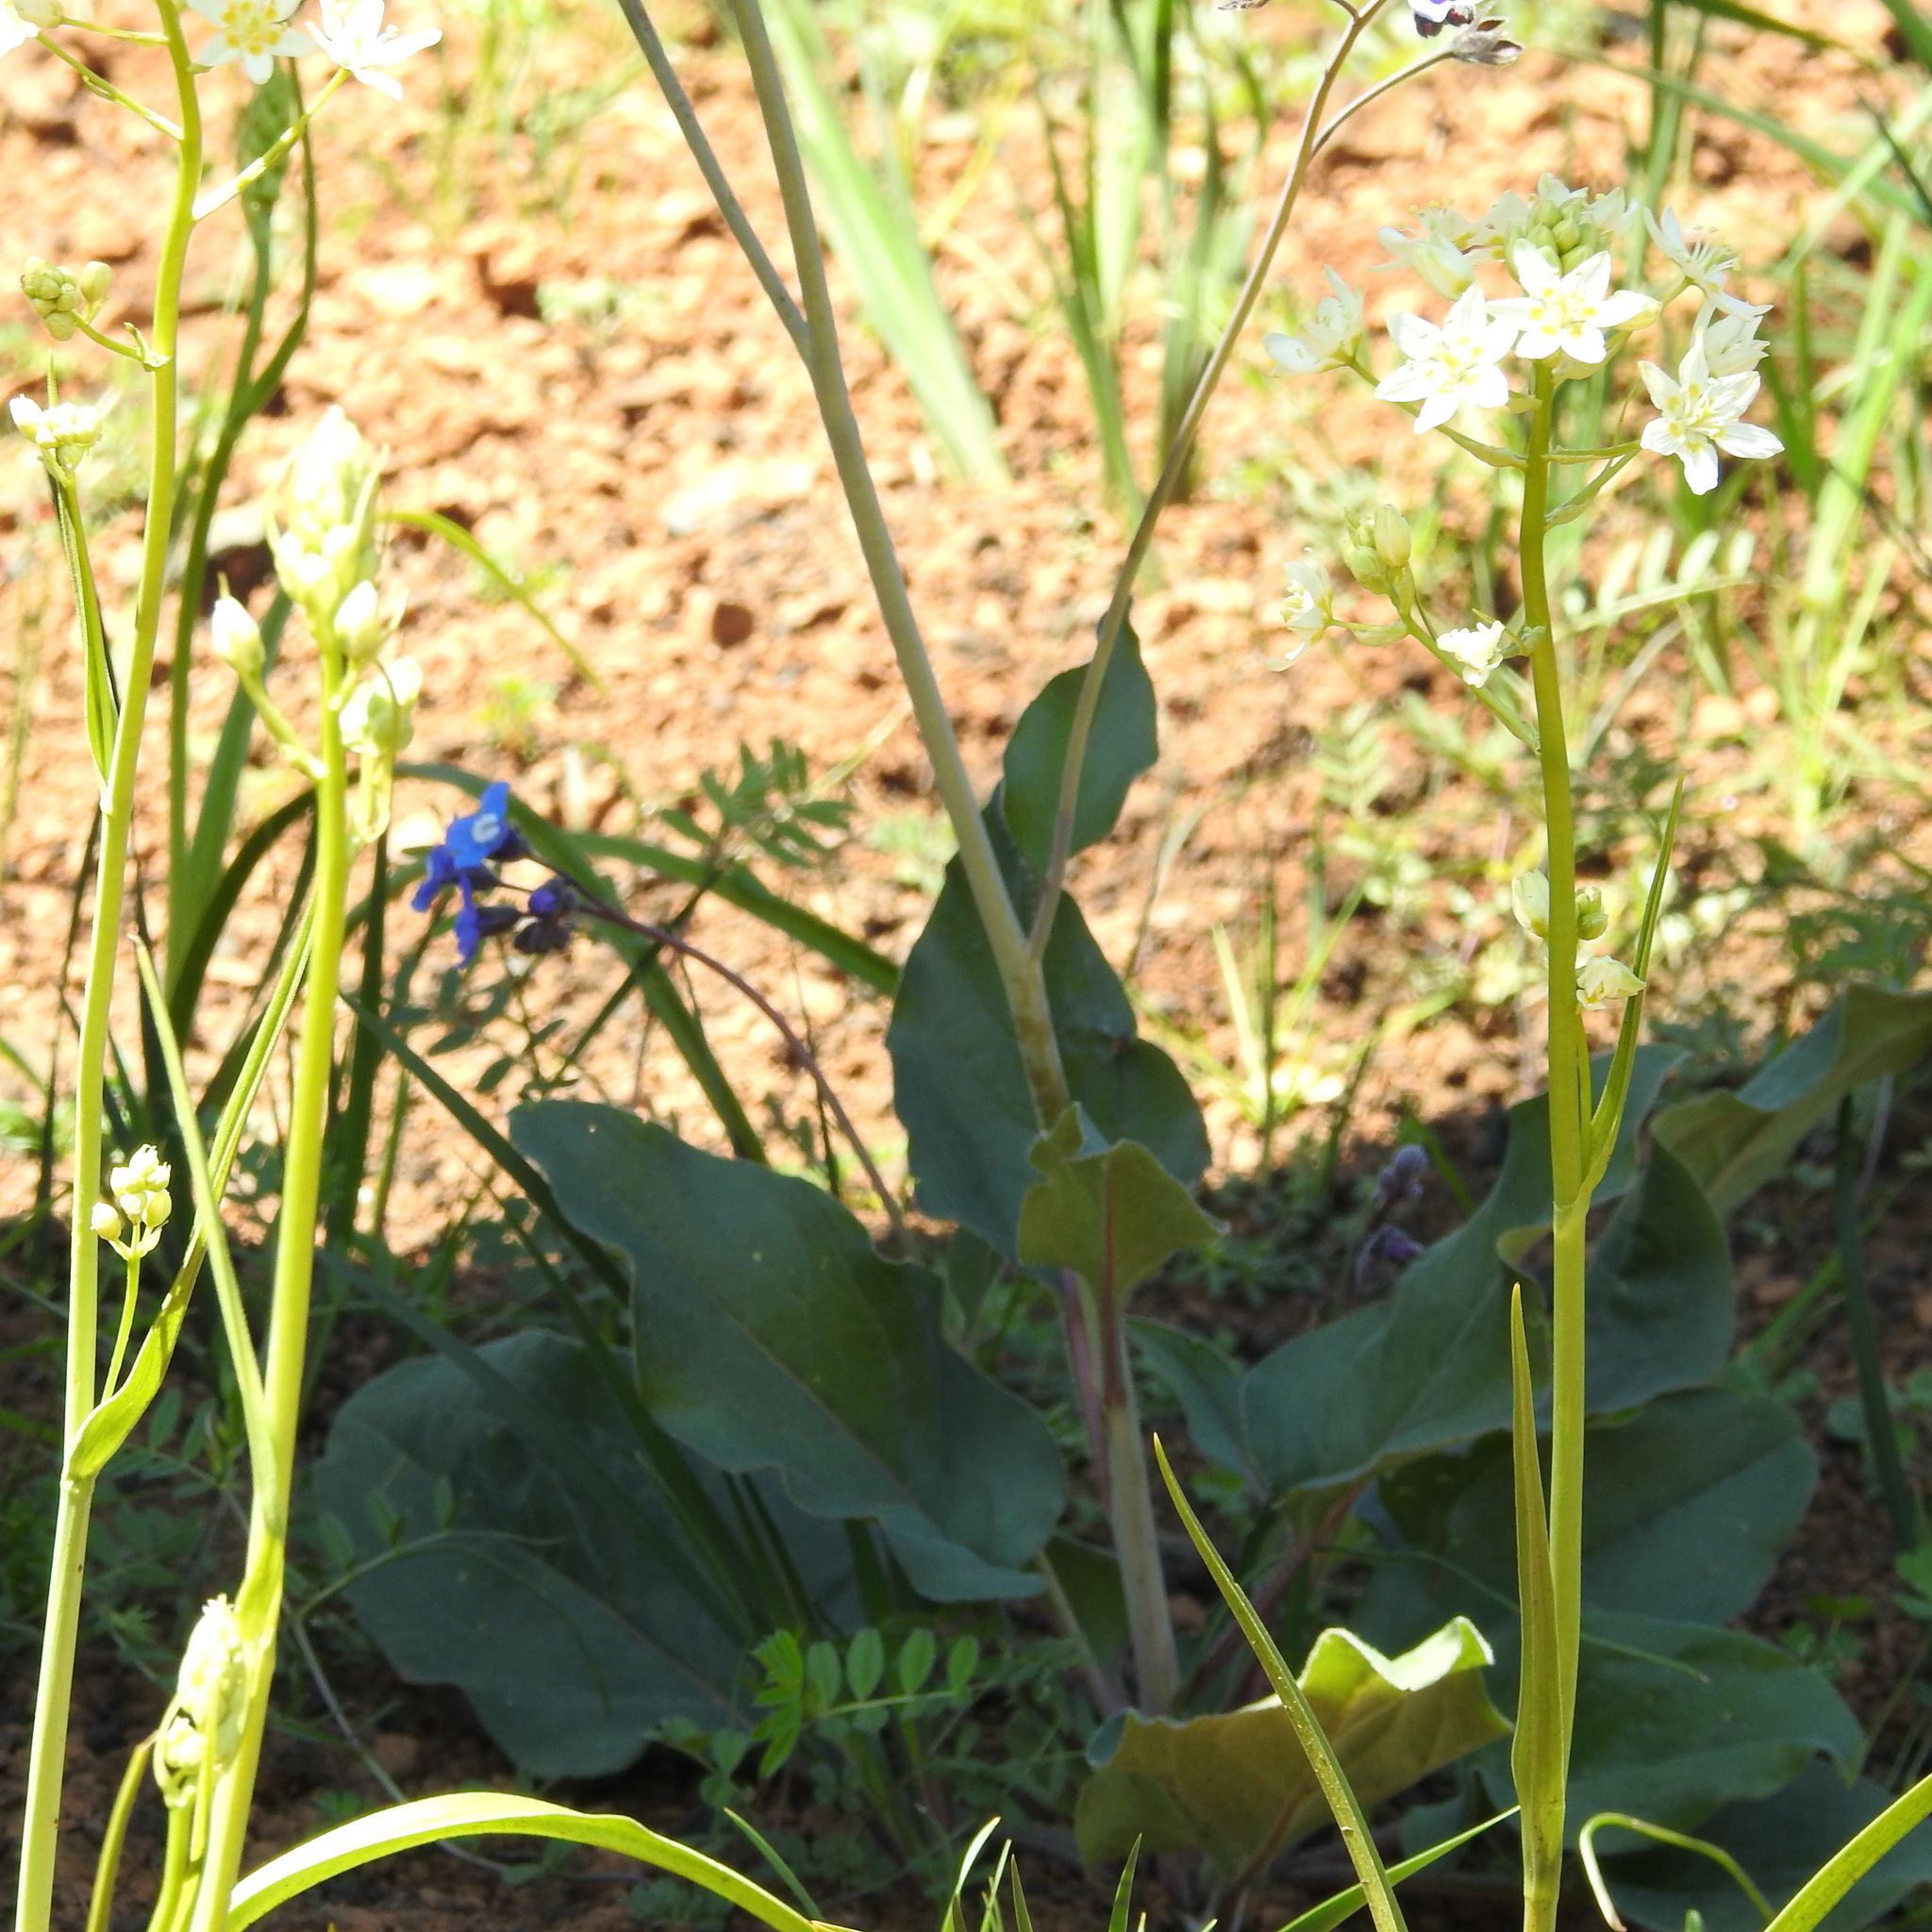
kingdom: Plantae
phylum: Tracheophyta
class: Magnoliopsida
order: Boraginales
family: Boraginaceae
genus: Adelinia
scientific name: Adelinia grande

####################

> Task instructions
Reproduce the taxonomy lines of every entry above verbatim, leaving out the pictures.

> Worked answer
kingdom: Plantae
phylum: Tracheophyta
class: Magnoliopsida
order: Boraginales
family: Boraginaceae
genus: Adelinia
scientific name: Adelinia grande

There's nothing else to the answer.